What makes these scams especially onerous, sources said, is that unlike card fraud where unauthorized charges can be returned, romance scammers tend to deal in cash, gift cards, wires or even gaining access to the member’s entire account. So when the money is gone, it’s gone for good.

“We’ve seen losses greater than [the median] and it’s very sad, because it’s very difficult if not impossible to recover any of those funds,” said Janelle Merritt, VP of community partnerships at America 1 Credit Union in Jackson, Mich. “You’re in a situation where by the time you realize what has happened, the money is gone and there’s nothing you can do.”

Credit union sources consulted for this story said they have seen an increase in these scams in recent years that mirrors what the FTC reported, including upticks both in frequency and losses. Jason Swoboda, AVP of fraud, compliance and epayments at A+ FCU in Austin, Texas, said it’s not uncommon to see these types of scams as often as once a week.

Swoboda said the victims A+ sees tend to be educated single women over the age of 50 who are very computer literate. While men are also prey to these scams, Swoboda said his credit union sees a higher percentage targeting females.

“The myth is it’s people who are uneducated, just home all day [and] really lonely, and the truth of the matter is it’s often educated people that are just like you and me, but the scammers are very, very good at what they do,” said Merritt. “We’re trying to get the word out that that’s the case so we can take out the embarrassment for people if this does happen so they know they’re not the only one this is happening to. There are places to turn and ways to protect themselves [and] the sooner you admit it, catch it and shut it down, the better. It’s not just people who don’t know any better falling prey to these scams.”

'We're in a unique role to help'

Online dating has existed for over two decades, but the stigma has decreased in recent years as the number of outlets has risen. Whereas Match.com and Eharmony.com dominated the field in the early days, today’s landscape also includes such as Tinder and more specific services like Jdate, OurTime, Farmers Only and others.

A recent study from the Pew Research Center found 30% of consumers have used an online dating service, up from just 11% in 2013. But there remains significant skepticism around them: Barely a majority of U.S. adults – just 53% – said online dating was “somewhat safe” or “very safe,” according to Pew.

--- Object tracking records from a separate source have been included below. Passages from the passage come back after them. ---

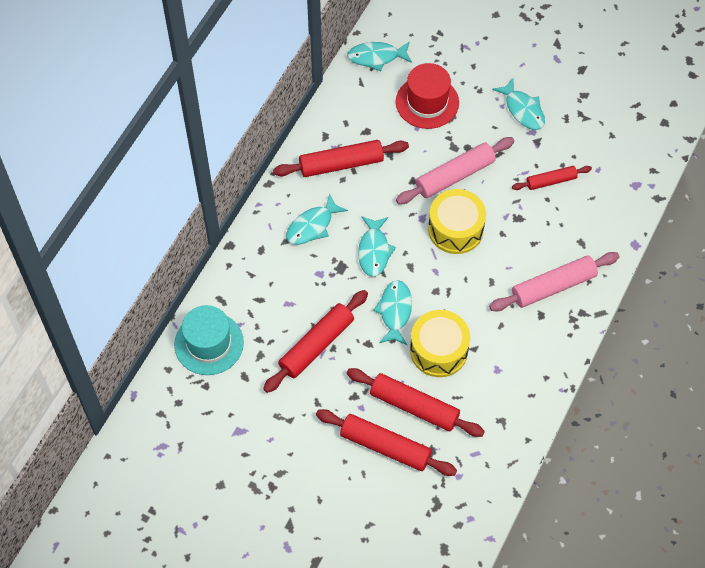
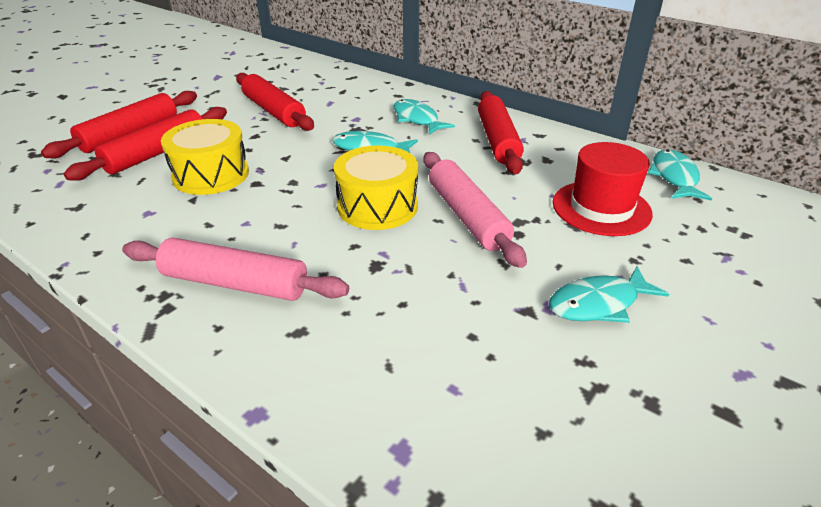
camera: 100 degrees right, 25 degrees down
turquoise hat [174,305,244,375] -> none
turquoise fish [373,280,412,345] -> none
pink rolling pin [489,252,619,311] -> pink rolling pin turned 60 degrees counterclockwise [122,238,349,301]
red rolling pin [512,166,592,190] -> none

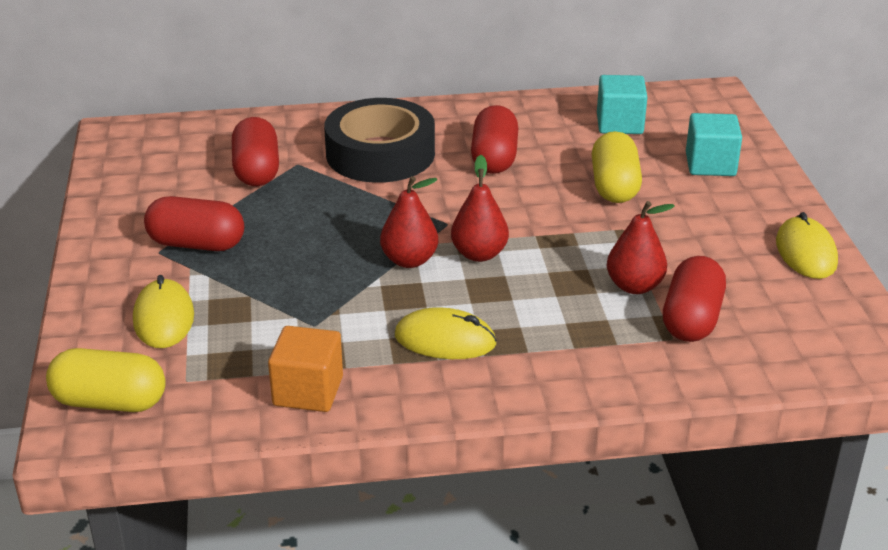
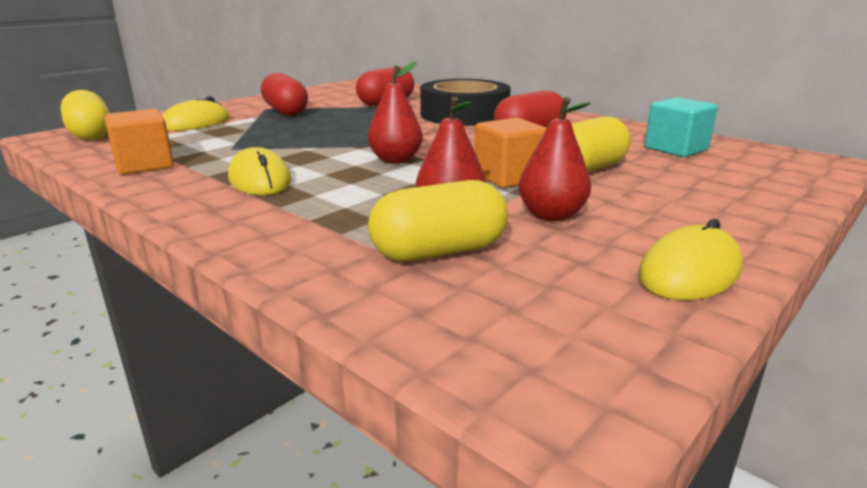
camera: 50 degrees right, 10 degrees down
red pear [380,176,439,268] -> red pear moved to [519,97,591,221]
red capsule [663,256,726,342] -> yellow capsule [368,180,508,262]
turquoise cube [686,113,742,176] -> none
none -> orange cube [475,118,547,188]

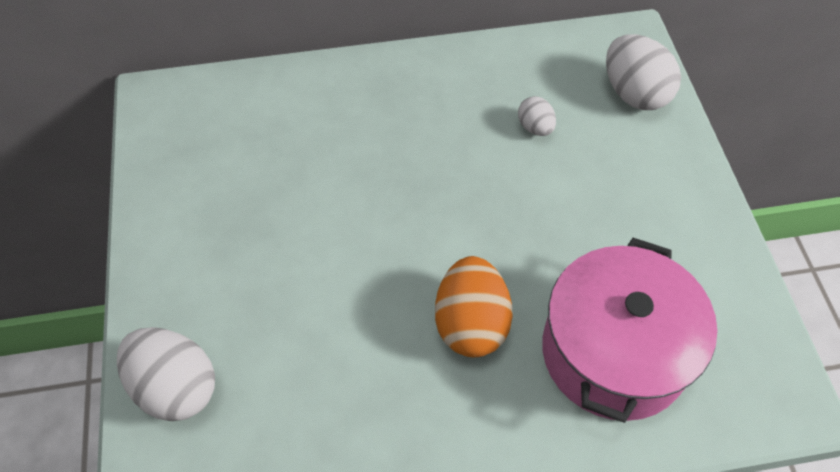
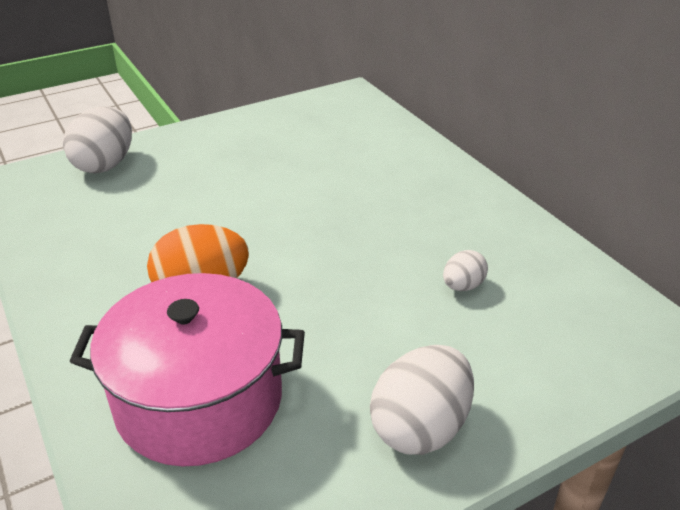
camera: 70 degrees right, 20 degrees down
white egg [606,34,681,110] -> white egg moved to [370,345,474,455]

Many credit unions have begun posting information on their websites about red flags to watch for that could indicate a romance scam, and sources said staff training to maximize communication with members is key. That ensures front-line staff can ask questions about abnormal transaction patterns, requests for unusually high amounts of gift cards or wire transfers, and more.

“We’re in a unique role to help,” said Jody Ledgerwood, marketing manager at Hoosier Hills CU in Bedford, Ind. “For those who may have concerns, we are well poised as a partner because … we don’t have that emotional blindspot or the emotional bias. We can take a look at the patterns and situations and help them come to terms with what’s going on.”

While recoveries do occasionally happen, the more likely outcome is helping members understand what’s happening and putting a stop to it before things get any worse.

And when that happens, the scammer is often gone quickly and on to the next target.

“Oftentimes the person is no longer there – there’s no one to recover the money from,” said Ledgerwood.